New observations reported this week in the journal Nature have cast doubt on the theory that thick deposits of ground ice lie conveniently close to the surface in permanently shadowed crater floors at the lunar poles.
Researcher Bruce Campbell of the Center for Earth and Planetary Studies at the Smithsonian Institution and his collaborators used the Arecibo radio observatory in Puerto Rico to delve into the depths of the lunar poles. They aimed 70-cm-wavelength radar signals at the Moon. Thick deposits of ice up to five meters below the surface would have reflected bright signals to the observatory. But there was nothing bright to be seen; nothing in the crater floors looked any different from the surrounding highlands.
These new results appear to contradict conclusions drawn from Lunar Prospector's Neutron Spectrometer. Researchers reported in the journal Science in 1998 that a lack of neutrons flowing from areas in permanent shadow near the poles indicated the presence of large amounts of hydrogen in the lunar soil. They suggested that the hydrogen they detected was most likely found in the form of water because of its tendency to be confined to permanently shadowed areas. At the end of the mission, engineers deliberately crashed Lunar Prospector into the Moon's south pole in the hopes that water would be spotted in the spray of debris. It wasn't.
Thick ice deposits have, however, been discovered at the poles of Mercury using ground-based radar methods. "Mercury's polar craters are radar-bright in every wavelength from 3 to 12 to 70 centimeters," Campbell said. The Moon had already proved to be different from Mercury, however: "We hadn't seen those bright signatures at 3 or 12 centimeter wavelengths, but there was still a possibility that there was thick ice down more than a meter below the dust and it simply wasn't being detected by the shorter wavelengths. By using the 70-centimeter radar, we know we have probed below the depth to which the Lunar Prospector measurements were sensitive."
Does this mean that there is no ice at the lunar poles?
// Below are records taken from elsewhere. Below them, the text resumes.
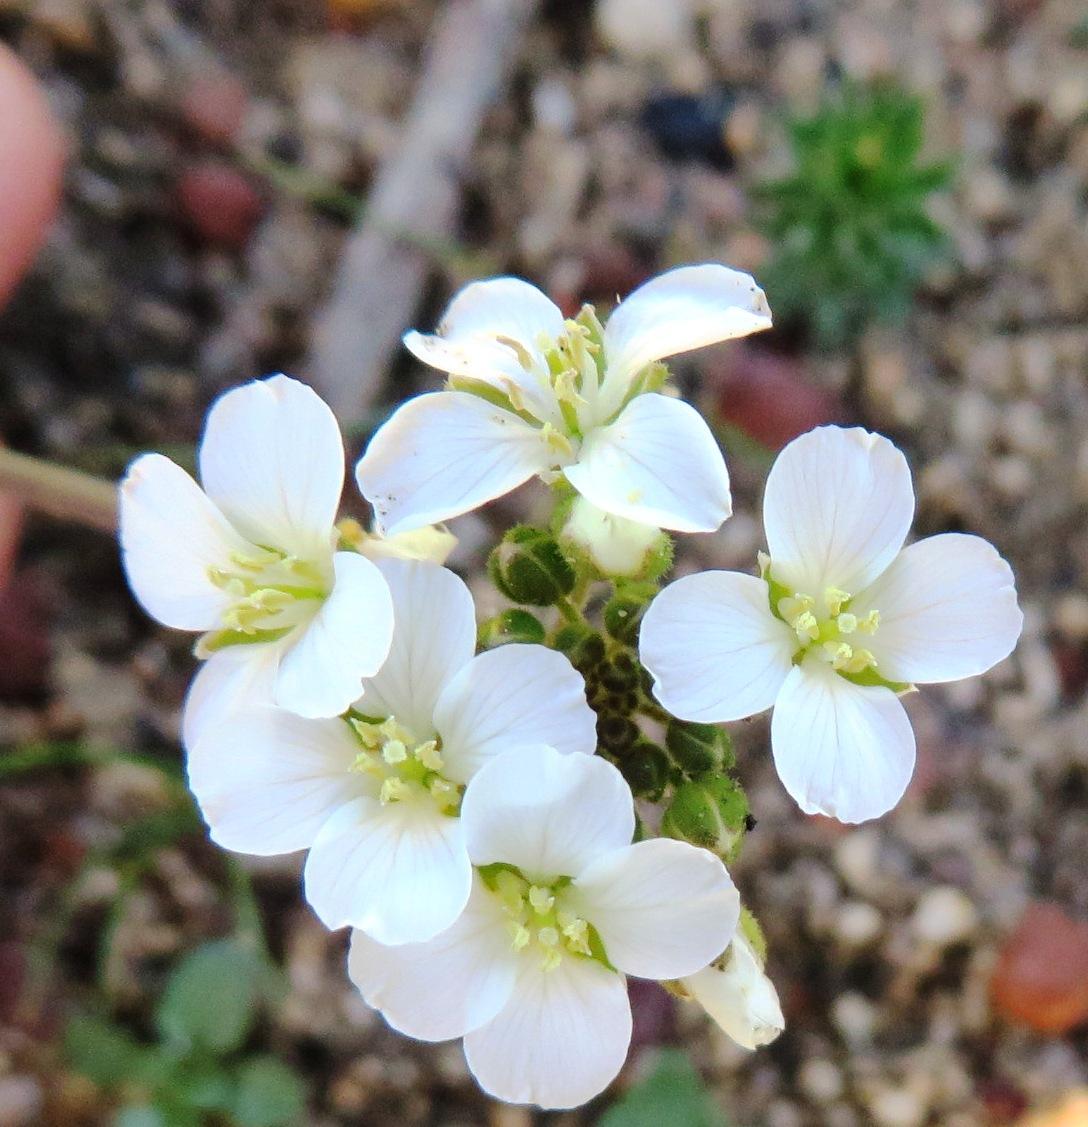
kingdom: Plantae
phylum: Tracheophyta
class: Magnoliopsida
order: Brassicales
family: Brassicaceae
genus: Heliophila
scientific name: Heliophila concatenata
No, says Campbell. "All that we're ruling out is thick slab-like ice deposits more than a meter thick. The 70-centimeter radar is not sensitive to ice distributed as small crystals through the soil. You could certainly have water ice that was responsible for the Lunar Prospector measurement, but that ice is not in the form that it is on Mercury." If the Arecibo team's conclusions are correct, ice at the lunar poles, if it exists, is not the easily accessible resource that the Lunar Prospector results once promised.
The European Space Agency's SMART-1 spacecraft will take a closer look at the poles when it goes into orbit in early 2005.
The Arecibo observations of the lunar surface were not performed merely to check the Lunar Prospector results. Campbell and his collaborators are remapping the near side of the Moon using Arecibo's 70-centimeter radar system as a test of a possible future imaging radar mission to Mars.
"We're proposing a radar system that would look down 5 to 10 meters into the Martian surface," Campbell said. So far, the imaging systems sent to Mars have used visible light to thermal infrared wavelengths, which can penetrate at most a few centimeters into the soil. "But 30 percent of Mars is obscured by a meters-thick dust layer. There's tremendous benefit to be gained by using a radar system that could look below that." His proposal to NASA for the Mars Scout 2007 launch opportunity to do just that was not successful, but he's going to keep trying, and in the meantime, he'll map the Moon. "The Moon is a great testbed for looking at a dry surface where you get a possible penetration of many meters into the soil," Campbell said. "We'll do the Moon, then go to Mars."